Background: Human lymphocyte function was inhibited by high concentrations of paclitaxel and the effect was reversed by interleukin (IL)-2. However, there was no parallel study determining the relationship between paclitaxel concentrations in the lymphocyte cultures and pharmacokinetic analysis in human patients, nor was there any study on the reversal by cytokines, other than IL-2, of the paclitaxel-induced suppression of lymphocyte cytotoxicity.
Methods: We tested the effect of different doses of paclitaxel with various incubation times on the cytolytic activity of peripheral blood mononuclear cells (PBMNCs) against K-562 target cells.

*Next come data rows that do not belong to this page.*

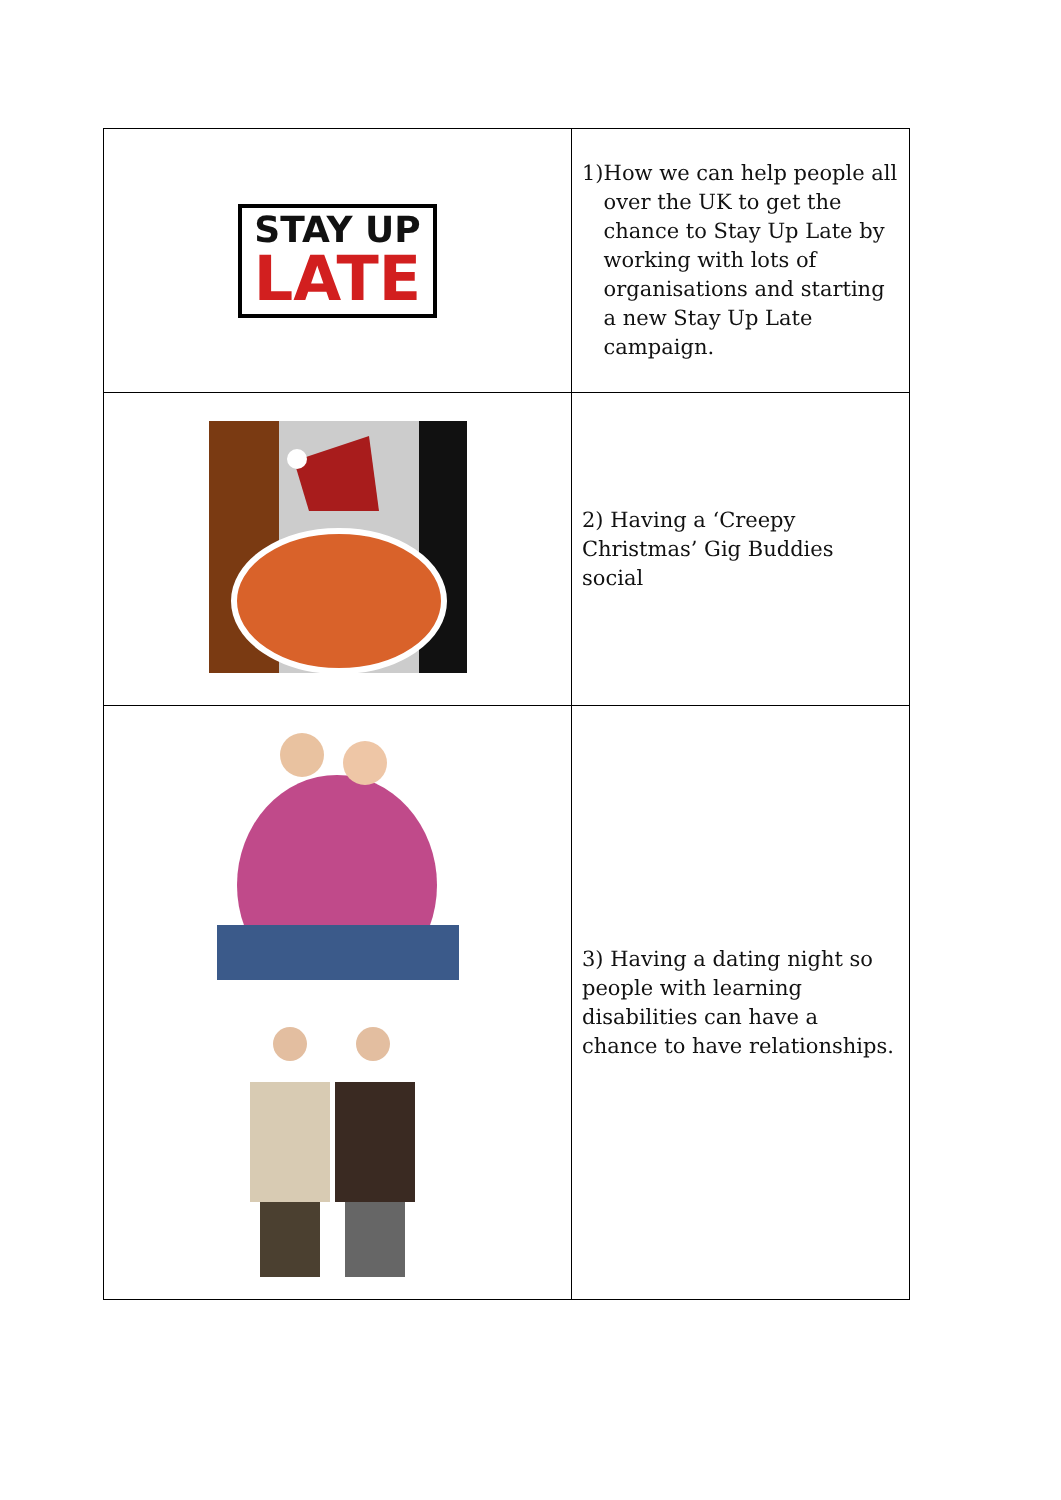| STAY UP LATE | 1) How we can help people all over the UK to get the chance to Stay Up Late by working with lots of organisations and starting a new Stay Up Late campaign. |
| | 2) Having a ‘Creepy Christmas’ Gig Buddies social |
| | 3) Having a dating night so people with learning disabilities can have a chance to have relationships. |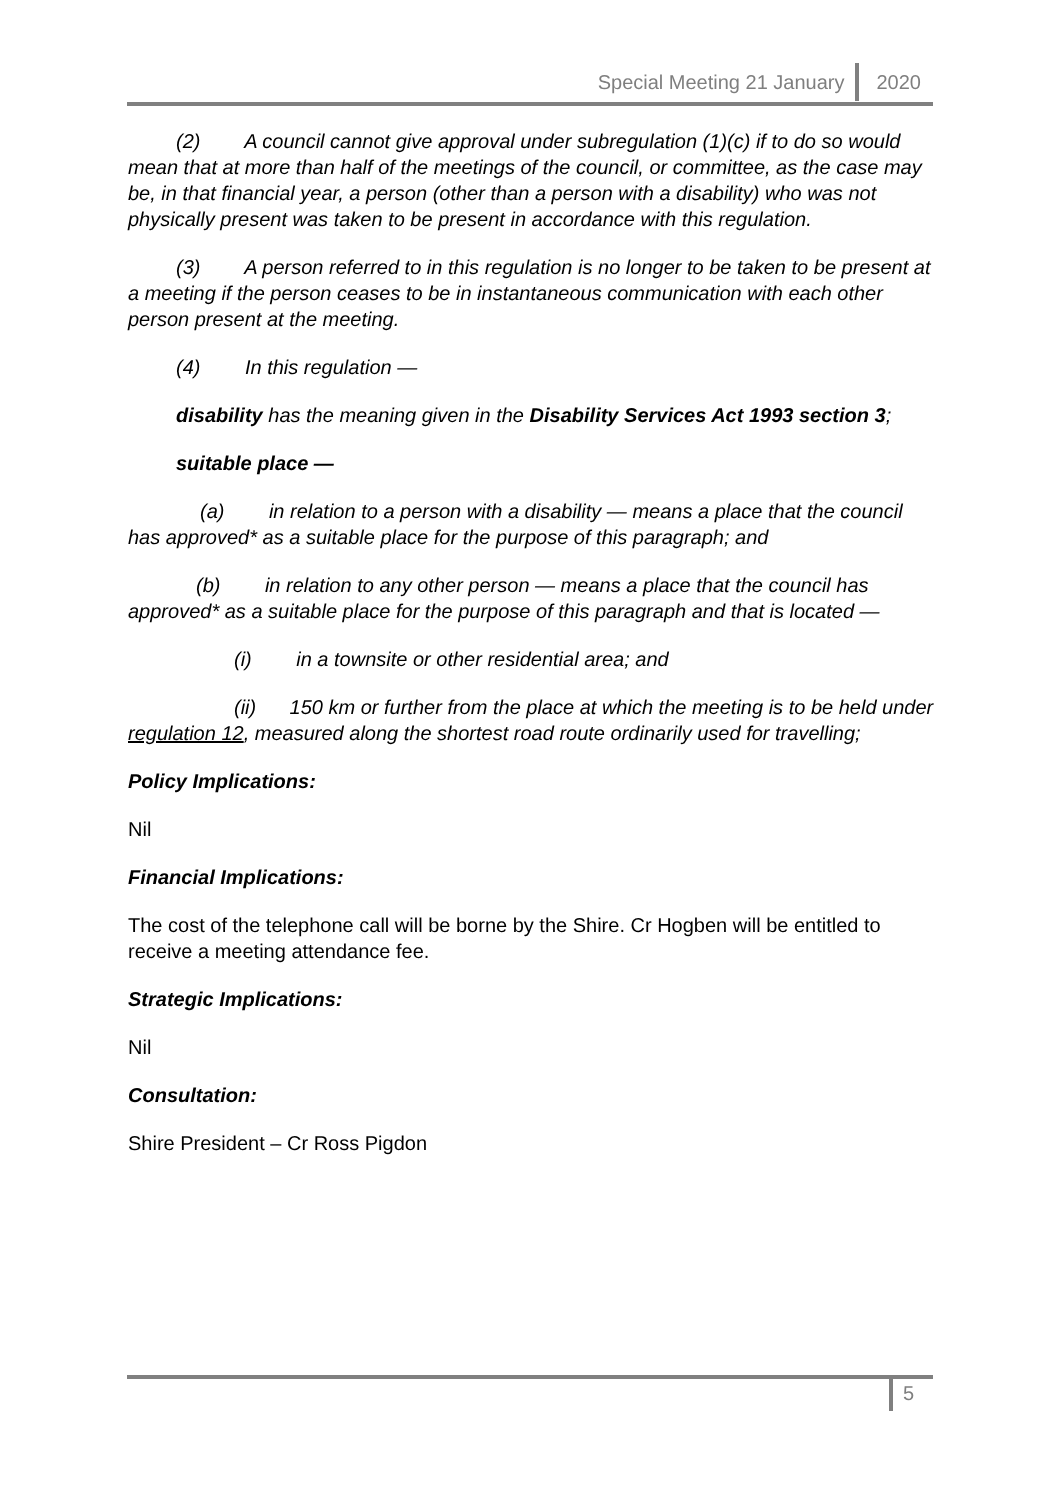Special Meeting 21 January 2020
(2) A council cannot give approval under subregulation (1)(c) if to do so would mean that at more than half of the meetings of the council, or committee, as the case may be, in that financial year, a person (other than a person with a disability) who was not physically present was taken to be present in accordance with this regulation.
(3) A person referred to in this regulation is no longer to be taken to be present at a meeting if the person ceases to be in instantaneous communication with each other person present at the meeting.
(4) In this regulation —
disability has the meaning given in the Disability Services Act 1993 section 3;
suitable place —
(a) in relation to a person with a disability — means a place that the council has approved* as a suitable place for the purpose of this paragraph; and
(b) in relation to any other person — means a place that the council has approved* as a suitable place for the purpose of this paragraph and that is located —
(i) in a townsite or other residential area; and
(ii) 150 km or further from the place at which the meeting is to be held under regulation 12, measured along the shortest road route ordinarily used for travelling;
Policy Implications:
Nil
Financial Implications:
The cost of the telephone call will be borne by the Shire. Cr Hogben will be entitled to receive a meeting attendance fee.
Strategic Implications:
Nil
Consultation:
Shire President – Cr Ross Pigdon
5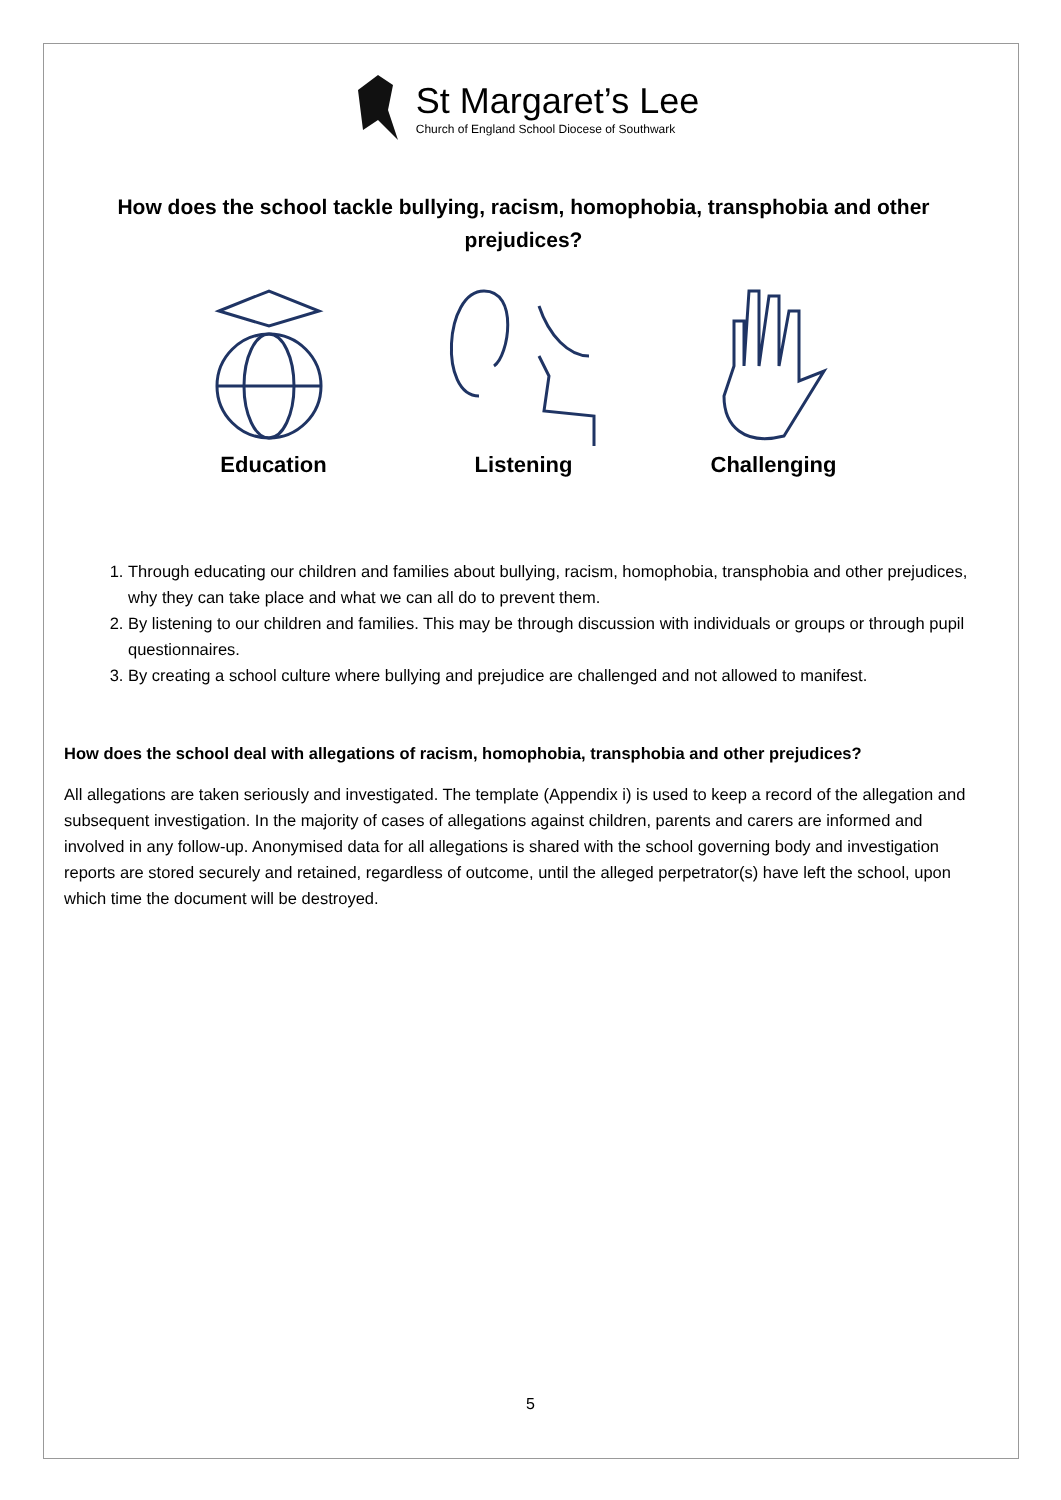St Margaret’s Lee
Church of England School Diocese of Southwark
How does the school tackle bullying, racism, homophobia, transphobia and other prejudices?
Education Listening Challenging
1. Through educating our children and families about bullying, racism, homophobia, transphobia and other prejudices, why they can take place and what we can all do to prevent them.
2. By listening to our children and families. This may be through discussion with individuals or groups or through pupil questionnaires.
3. By creating a school culture where bullying and prejudice are challenged and not allowed to manifest.
How does the school deal with allegations of racism, homophobia, transphobia and other prejudices?
All allegations are taken seriously and investigated. The template (Appendix i) is used to keep a record of the allegation and subsequent investigation. In the majority of cases of allegations against children, parents and carers are informed and involved in any follow-up. Anonymised data for all allegations is shared with the school governing body and investigation reports are stored securely and retained, regardless of outcome, until the alleged perpetrator(s) have left the school, upon which time the document will be destroyed.
5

Results: Our results showed that using a schedule similar to that for treating patients with tolerable doses of paclitaxel, no inhibition of cytolytic activity of PBMNCs was seen. When the paclitaxel concentration was increased 10-fold, the cytolytic activity of PBMNCs was significantly reduced. This suppression was reversed by the simultaneous addition of a low dose (10 U/ml) of IL-2 or IL-12. Addition of granulocyte macrophage-colony stimulating factor (10 U/ml) did not affect the cytolytic activity of PBMNCs, whereas addition of IL-4 reduced it. Time kinetic studies revealed that, with the addition of IL-2 or IL-12, most of the mononuclear cellular cytolytic activity recovered within 48 to 72 hours.
Conclusions: These findings suggested that, to reduce the toxicity on mononuclear cellular function when high-dose paclitaxel treatment is elected in clinical practice, paclitaxel should be infused over a longer duration of time, or the treatment should be combined with the administration of a low dose of IL-2 or IL-12.